(Collected data entries)
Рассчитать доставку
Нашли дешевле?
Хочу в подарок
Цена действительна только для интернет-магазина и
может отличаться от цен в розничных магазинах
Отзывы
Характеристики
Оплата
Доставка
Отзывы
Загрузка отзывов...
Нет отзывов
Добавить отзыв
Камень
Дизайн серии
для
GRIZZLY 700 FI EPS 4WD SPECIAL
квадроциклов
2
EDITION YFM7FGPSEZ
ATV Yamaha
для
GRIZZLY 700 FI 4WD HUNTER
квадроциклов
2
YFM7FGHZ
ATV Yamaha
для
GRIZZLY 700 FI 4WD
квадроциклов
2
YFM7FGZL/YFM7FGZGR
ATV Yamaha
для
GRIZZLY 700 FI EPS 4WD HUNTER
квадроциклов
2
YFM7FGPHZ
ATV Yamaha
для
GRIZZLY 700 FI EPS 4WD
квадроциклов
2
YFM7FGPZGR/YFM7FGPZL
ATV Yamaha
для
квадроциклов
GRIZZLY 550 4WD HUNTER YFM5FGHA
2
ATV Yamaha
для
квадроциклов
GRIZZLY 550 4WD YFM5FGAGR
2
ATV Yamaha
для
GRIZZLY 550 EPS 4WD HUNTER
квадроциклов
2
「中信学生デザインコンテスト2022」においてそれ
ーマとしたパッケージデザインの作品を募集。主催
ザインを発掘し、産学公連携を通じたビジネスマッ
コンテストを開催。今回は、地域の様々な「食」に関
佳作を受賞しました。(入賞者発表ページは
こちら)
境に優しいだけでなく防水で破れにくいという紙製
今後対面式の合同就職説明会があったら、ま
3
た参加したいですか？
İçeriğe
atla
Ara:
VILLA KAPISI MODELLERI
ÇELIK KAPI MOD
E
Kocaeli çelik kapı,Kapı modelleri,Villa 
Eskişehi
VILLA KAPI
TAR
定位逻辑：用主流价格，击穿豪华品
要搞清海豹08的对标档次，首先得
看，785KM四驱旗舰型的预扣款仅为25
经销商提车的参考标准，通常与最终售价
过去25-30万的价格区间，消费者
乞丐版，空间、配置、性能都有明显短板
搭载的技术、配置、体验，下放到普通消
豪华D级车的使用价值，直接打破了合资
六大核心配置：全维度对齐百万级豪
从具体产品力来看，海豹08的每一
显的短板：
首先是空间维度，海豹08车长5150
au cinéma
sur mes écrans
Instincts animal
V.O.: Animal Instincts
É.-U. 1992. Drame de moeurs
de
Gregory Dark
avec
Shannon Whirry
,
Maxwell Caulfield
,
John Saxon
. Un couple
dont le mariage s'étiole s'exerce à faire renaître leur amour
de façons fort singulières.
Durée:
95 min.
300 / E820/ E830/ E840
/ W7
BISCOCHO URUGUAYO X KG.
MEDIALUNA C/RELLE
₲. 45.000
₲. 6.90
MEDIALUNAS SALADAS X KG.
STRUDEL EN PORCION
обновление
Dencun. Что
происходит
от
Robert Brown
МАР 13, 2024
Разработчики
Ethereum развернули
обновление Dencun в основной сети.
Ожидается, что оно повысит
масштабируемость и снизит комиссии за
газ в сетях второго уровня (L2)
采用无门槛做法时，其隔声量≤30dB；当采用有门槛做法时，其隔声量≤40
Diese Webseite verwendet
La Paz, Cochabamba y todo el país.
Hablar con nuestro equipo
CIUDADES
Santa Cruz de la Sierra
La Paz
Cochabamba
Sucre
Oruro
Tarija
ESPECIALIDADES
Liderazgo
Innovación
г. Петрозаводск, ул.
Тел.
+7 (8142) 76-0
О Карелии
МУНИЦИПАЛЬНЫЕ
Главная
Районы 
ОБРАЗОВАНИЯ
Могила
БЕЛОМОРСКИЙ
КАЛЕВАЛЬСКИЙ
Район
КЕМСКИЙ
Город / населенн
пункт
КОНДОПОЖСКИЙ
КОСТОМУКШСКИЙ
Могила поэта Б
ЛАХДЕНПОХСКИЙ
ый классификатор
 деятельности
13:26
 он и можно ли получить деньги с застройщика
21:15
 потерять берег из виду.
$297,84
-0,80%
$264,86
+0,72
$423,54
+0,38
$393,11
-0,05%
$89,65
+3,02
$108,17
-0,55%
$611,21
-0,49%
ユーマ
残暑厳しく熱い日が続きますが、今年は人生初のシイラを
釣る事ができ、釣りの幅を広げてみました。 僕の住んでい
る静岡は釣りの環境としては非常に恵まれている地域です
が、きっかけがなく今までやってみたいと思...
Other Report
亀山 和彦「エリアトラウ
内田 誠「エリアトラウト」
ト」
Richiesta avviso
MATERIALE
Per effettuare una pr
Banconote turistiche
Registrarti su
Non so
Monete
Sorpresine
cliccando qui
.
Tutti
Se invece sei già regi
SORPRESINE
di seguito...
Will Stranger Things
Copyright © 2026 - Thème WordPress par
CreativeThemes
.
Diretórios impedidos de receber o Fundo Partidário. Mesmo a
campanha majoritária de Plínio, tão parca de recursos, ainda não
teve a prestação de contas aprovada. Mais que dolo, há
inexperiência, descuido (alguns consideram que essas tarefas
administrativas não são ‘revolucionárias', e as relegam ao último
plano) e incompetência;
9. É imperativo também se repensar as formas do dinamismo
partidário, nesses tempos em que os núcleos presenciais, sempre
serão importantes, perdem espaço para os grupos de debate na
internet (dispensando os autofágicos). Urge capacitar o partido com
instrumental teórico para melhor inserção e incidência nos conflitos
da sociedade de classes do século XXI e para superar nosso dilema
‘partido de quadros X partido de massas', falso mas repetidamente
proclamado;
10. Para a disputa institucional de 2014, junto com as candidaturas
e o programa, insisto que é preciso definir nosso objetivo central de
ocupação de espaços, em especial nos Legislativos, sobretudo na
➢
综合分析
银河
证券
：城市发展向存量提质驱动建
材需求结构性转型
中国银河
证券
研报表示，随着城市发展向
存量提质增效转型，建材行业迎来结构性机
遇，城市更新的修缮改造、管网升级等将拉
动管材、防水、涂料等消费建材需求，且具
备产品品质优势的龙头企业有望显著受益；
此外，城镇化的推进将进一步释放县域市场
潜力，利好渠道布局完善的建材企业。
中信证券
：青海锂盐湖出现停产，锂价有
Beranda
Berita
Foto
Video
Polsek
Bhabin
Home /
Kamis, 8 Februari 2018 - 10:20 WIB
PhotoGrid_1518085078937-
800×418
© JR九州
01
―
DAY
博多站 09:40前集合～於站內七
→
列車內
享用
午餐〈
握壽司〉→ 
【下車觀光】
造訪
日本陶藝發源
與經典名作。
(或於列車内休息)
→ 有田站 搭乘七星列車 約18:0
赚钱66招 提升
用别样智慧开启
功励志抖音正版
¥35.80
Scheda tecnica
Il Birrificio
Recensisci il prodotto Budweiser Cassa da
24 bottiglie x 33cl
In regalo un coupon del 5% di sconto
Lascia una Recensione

▶ PROMPT:
The data above needs retyping. Reproduce each line exactly.

▶ ANSWER TO THE EXERCISE:
Рассчитать доставку
Нашли дешевле?
Хочу в подарок
Цена действительна только для интернет-магазина и
может отличаться от цен в розничных магазинах
Отзывы
Характеристики
Оплата
Доставка
Отзывы
Загрузка отзывов...
Нет отзывов
Добавить отзыв
Камень
Дизайн серии
для
GRIZZLY 700 FI EPS 4WD SPECIAL
квадроциклов
2
EDITION YFM7FGPSEZ
ATV Yamaha
для
GRIZZLY 700 FI 4WD HUNTER
квадроциклов
2
YFM7FGHZ
ATV Yamaha
для
GRIZZLY 700 FI 4WD
квадроциклов
2
YFM7FGZL/YFM7FGZGR
ATV Yamaha
для
GRIZZLY 700 FI EPS 4WD HUNTER
квадроциклов
2
YFM7FGPHZ
ATV Yamaha
для
GRIZZLY 700 FI EPS 4WD
квадроциклов
2
YFM7FGPZGR/YFM7FGPZL
ATV Yamaha
для
квадроциклов
GRIZZLY 550 4WD HUNTER YFM5FGHA
2
ATV Yamaha
для
квадроциклов
GRIZZLY 550 4WD YFM5FGAGR
2
ATV Yamaha
для
GRIZZLY 550 EPS 4WD HUNTER
квадроциклов
2
「中信学生デザインコンテスト2022」においてそれ
ーマとしたパッケージデザインの作品を募集。主催
ザインを発掘し、産学公連携を通じたビジネスマッ
コンテストを開催。今回は、地域の様々な「食」に関
佳作を受賞しました。(入賞者発表ページは
こちら)
境に優しいだけでなく防水で破れにくいという紙製
今後対面式の合同就職説明会があったら、ま
3
た参加したいですか？
İçeriğe
atla
Ara:
VILLA KAPISI MODELLERI
ÇELIK KAPI MOD
E
Kocaeli çelik kapı,Kapı modelleri,Villa 
Eskişehi
VILLA KAPI
TAR
定位逻辑：用主流价格，击穿豪华品
要搞清海豹08的对标档次，首先得
看，785KM四驱旗舰型的预扣款仅为25
经销商提车的参考标准，通常与最终售价
过去25-30万的价格区间，消费者
乞丐版，空间、配置、性能都有明显短板
搭载的技术、配置、体验，下放到普通消
豪华D级车的使用价值，直接打破了合资
六大核心配置：全维度对齐百万级豪
从具体产品力来看，海豹08的每一
显的短板：
首先是空间维度，海豹08车长5150
au cinéma
sur mes écrans
Instincts animal
V.O.: Animal Instincts
É.-U. 1992. Drame de moeurs
de
Gregory Dark
avec
Shannon Whirry
,
Maxwell Caulfield
,
John Saxon
. Un couple
dont le mariage s'étiole s'exerce à faire renaître leur amour
de façons fort singulières.
Durée:
95 min.
300 / E820/ E830/ E840
/ W7
BISCOCHO URUGUAYO X KG.
MEDIALUNA C/RELLE
₲. 45.000
₲. 6.90
MEDIALUNAS SALADAS X KG.
STRUDEL EN PORCION
обновление
Dencun. Что
происходит
от
Robert Brown
МАР 13, 2024
Разработчики
Ethereum развернули
обновление Dencun в основной сети.
Ожидается, что оно повысит
масштабируемость и снизит комиссии за
газ в сетях второго уровня (L2)
采用无门槛做法时，其隔声量≤30dB；当采用有门槛做法时，其隔声量≤40
Diese Webseite verwendet
La Paz, Cochabamba y todo el país.
Hablar con nuestro equipo
CIUDADES
Santa Cruz de la Sierra
La Paz
Cochabamba
Sucre
Oruro
Tarija
ESPECIALIDADES
Liderazgo
Innovación
г. Петрозаводск, ул.
Тел.
+7 (8142) 76-0
О Карелии
МУНИЦИПАЛЬНЫЕ
Главная
Районы 
ОБРАЗОВАНИЯ
Могила
БЕЛОМОРСКИЙ
КАЛЕВАЛЬСКИЙ
Район
КЕМСКИЙ
Город / населенн
пункт
КОНДОПОЖСКИЙ
КОСТОМУКШСКИЙ
Могила поэта Б
ЛАХДЕНПОХСКИЙ
ый классификатор
 деятельности
13:26
 он и можно ли получить деньги с застройщика
21:15
 потерять берег из виду.
$297,84
-0,80%
$264,86
+0,72
$423,54
+0,38
$393,11
-0,05%
$89,65
+3,02
$108,17
-0,55%
$611,21
-0,49%
ユーマ
残暑厳しく熱い日が続きますが、今年は人生初のシイラを
釣る事ができ、釣りの幅を広げてみました。 僕の住んでい
る静岡は釣りの環境としては非常に恵まれている地域です
が、きっかけがなく今までやってみたいと思...
Other Report
亀山 和彦「エリアトラウ
内田 誠「エリアトラウト」
ト」
Richiesta avviso
MATERIALE
Per effettuare una pr
Banconote turistiche
Registrarti su
Non so
Monete
Sorpresine
cliccando qui
.
Tutti
Se invece sei già regi
SORPRESINE
di seguito...
Will Stranger Things
Copyright © 2026 - Thème WordPress par
CreativeThemes
.
Diretórios impedidos de receber o Fundo Partidário. Mesmo a
campanha majoritária de Plínio, tão parca de recursos, ainda não
teve a prestação de contas aprovada. Mais que dolo, há
inexperiência, descuido (alguns consideram que essas tarefas
administrativas não são ‘revolucionárias', e as relegam ao último
plano) e incompetência;
9. É imperativo também se repensar as formas do dinamismo
partidário, nesses tempos em que os núcleos presenciais, sempre
serão importantes, perdem espaço para os grupos de debate na
internet (dispensando os autofágicos). Urge capacitar o partido com
instrumental teórico para melhor inserção e incidência nos conflitos
da sociedade de classes do século XXI e para superar nosso dilema
‘partido de quadros X partido de massas', falso mas repetidamente
proclamado;
10. Para a disputa institucional de 2014, junto com as candidaturas
e o programa, insisto que é preciso definir nosso objetivo central de
ocupação de espaços, em especial nos Legislativos, sobretudo na
➢
综合分析
银河
证券
：城市发展向存量提质驱动建
材需求结构性转型
中国银河
证券
研报表示，随着城市发展向
存量提质增效转型，建材行业迎来结构性机
遇，城市更新的修缮改造、管网升级等将拉
动管材、防水、涂料等消费建材需求，且具
备产品品质优势的龙头企业有望显著受益；
此外，城镇化的推进将进一步释放县域市场
潜力，利好渠道布局完善的建材企业。
中信证券
：青海锂盐湖出现停产，锂价有
Beranda
Berita
Foto
Video
Polsek
Bhabin
Home /
Kamis, 8 Februari 2018 - 10:20 WIB
PhotoGrid_1518085078937-
800×418
© JR九州
01
―
DAY
博多站 09:40前集合～於站內七
→
列車內
享用
午餐〈
握壽司〉→ 
【下車觀光】
造訪
日本陶藝發源
與經典名作。
(或於列車内休息)
→ 有田站 搭乘七星列車 約18:0
赚钱66招 提升
用别样智慧开启
功励志抖音正版
¥35.80
Scheda tecnica
Il Birrificio
Recensisci il prodotto Budweiser Cassa da
24 bottiglie x 33cl
In regalo un coupon del 5% di sconto
Lascia una Recensione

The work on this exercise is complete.